In this final chapter, you will learn how to add informative plot titles and axis labels, which are one of the most important parts of any data visualization! You will also learn how to customize the style of your visualizations in order to more quickly orient your audience to the key takeaways. Then, you will put everything you have learned together for the final exercises of the course! This is the Summary of lecture "Introduction to Data Visualization with Seaborn", via datacamp.
import pandas as pd
import matplotlib.pyplot as plt
import seaborn as sns
plt.rcParams['figure.figsize'] = (10, 5)
et's return to our dataset containing the results of a survey given to young people about their habits and preferences.
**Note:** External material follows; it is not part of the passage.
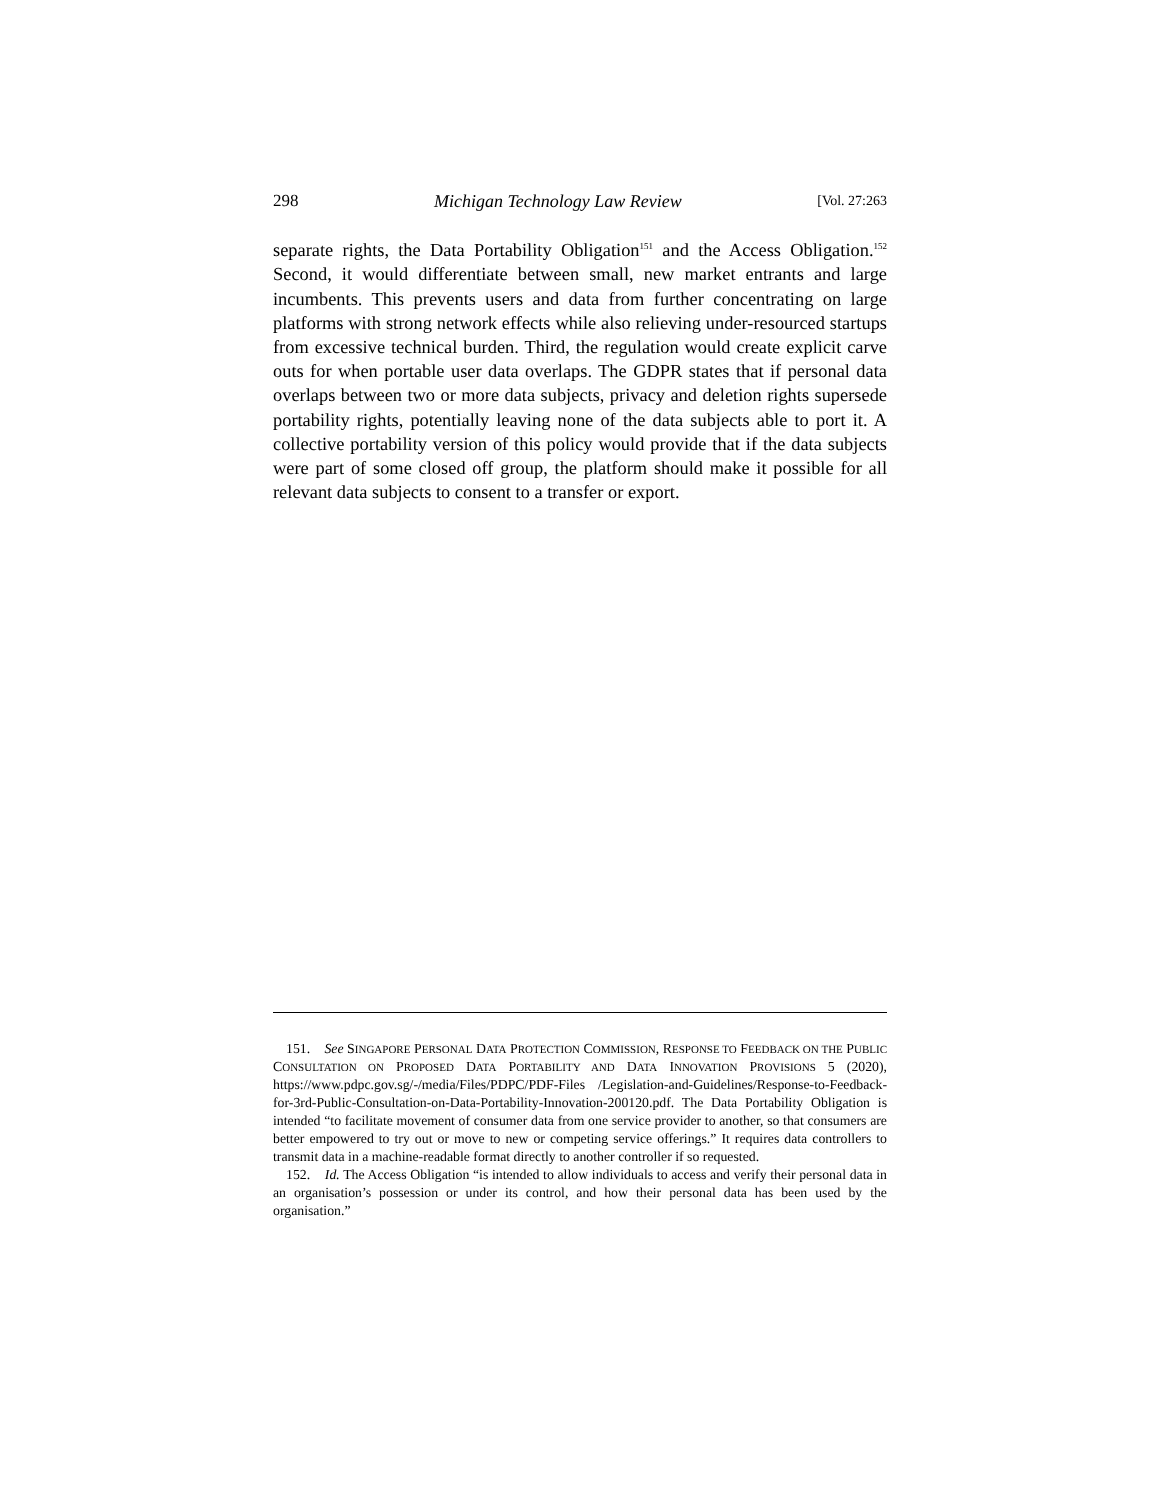298 Michigan Technology Law Review [Vol. 27:263
separate rights, the Data Portability Obligation<sup>151</sup> and the Access Obligation.<sup>152</sup> Second, it would differentiate between small, new market entrants and large incumbents. This prevents users and data from further concentrating on large platforms with strong network effects while also relieving under-resourced startups from excessive technical burden. Third, the regulation would create explicit carve outs for when portable user data overlaps. The GDPR states that if personal data overlaps between two or more data subjects, privacy and deletion rights supersede portability rights, potentially leaving none of the data subjects able to port it. A collective portability version of this policy would provide that if the data subjects were part of some closed off group, the platform should make it possible for all relevant data subjects to consent to a transfer or export.
151. See SINGAPORE PERSONAL DATA PROTECTION COMMISSION, RESPONSE TO FEEDBACK ON THE PUBLIC CONSULTATION ON PROPOSED DATA PORTABILITY AND DATA INNOVATION PROVISIONS 5 (2020), https://www.pdpc.gov.sg/-/media/Files/PDPC/PDF-Files /Legislation-and-Guidelines/Response-to-Feedback-for-3rd-Public-Consultation-on-Data-Portability-Innovation-200120.pdf. The Data Portability Obligation is intended “to facilitate movement of consumer data from one service provider to another, so that consumers are better empowered to try out or move to new or competing service offerings.” It requires data controllers to transmit data in a machine-readable format directly to another controller if so requested.
152. Id. The Access Obligation “is intended to allow individuals to access and verify their personal data in an organisation’s possession or under its control, and how their personal data has been used by the organisation.”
We've provided the code to create a count plot of their responses to the question "How often do you listen to your parents' advice?". Now let's change the style and palette to make this plot easier to interpret.
survey_data = pd.read_csv('./dataset/young-people-survey-responses.csv', index_col=0)
survey_data.head()
Music | Techno | Movies | History | Mathematics | Pets | Spiders | Loneliness | Parents' advice | Internet usage | Finances | Age | Siblings | Gender | Village - town | Age Category | Interested in Math | |
---|---|---|---|---|---|---|---|---|---|---|---|---|---|---|---|---|---|
0 | 5.0 | 1.0 | 5.0 | 1.0 | 3.0 | 4.0 | 1.0 | 3.0 | 4.0 | few hours a day | 3.0 | 20.0 | 1.0 | female | village | Less than 21 | False |
1 | 4.0 | 1.0 | 5.0 | 1.0 | 5.0 | 5.0 | 1.0 | 2.0 | 2.0 | few hours a day | 3.0 | 19.0 | 2.0 | female | city | Less than 21 | True |
2 | 5.0 | 1.0 | 5.0 | 1.0 | 5.0 | 5.0 | 1.0 | 5.0 | 3.0 | few hours a day | 2.0 | 20.0 | 2.0 | female | city | Less than 21 | True |
3 | 5.0 | 2.0 | 5.0 | 4.0 | 4.0 | 1.0 | 5.0 | 5.0 | 2.0 | most of the day | 2.0 | 22.0 | 1.0 | female | city | 21+ | True |
4 | 5.0 | 2.0 | 5.0 | 3.0 | 2.0 | 1.0 | 1.0 | 3.0 | 3.0 | few hours a day | 4.0 | 20.0 | 1.0 | female | village | Less than 21 | False |
survey_data['Parents\' advice'] = survey_data['Parents\' advice'].map({1:'Never',
2:'Rarely',
3:'Sometimes',
4:'Often',
5:'Always'})
# Set the style to "whitegrid"
sns.set_style('whitegrid')
# Create a count plot of survey responses
category_order = ["Never", "Rarely", "Sometimes",
"Often", "Always"]
sns.catplot(x='Parents\' advice',
data=survey_data,
kind="count",
order=category_order);
# Set the color palette to "Purples"
sns.set_style("whitegrid")
sns.set_palette('Purples')
sns.catplot(x='Parents\' advice',
data=survey_data,
kind="count",
order=category_order);
# Change the color palette to "RdBu"
sns.set_style("whitegrid")
sns.set_palette("RdBu")
sns.catplot(x='Parents\' advice',
data=survey_data,
kind="count",
order=category_order);
This style and diverging color palette best highlights the difference between the number of young people who usually listen to their parents' advice versus those who don't.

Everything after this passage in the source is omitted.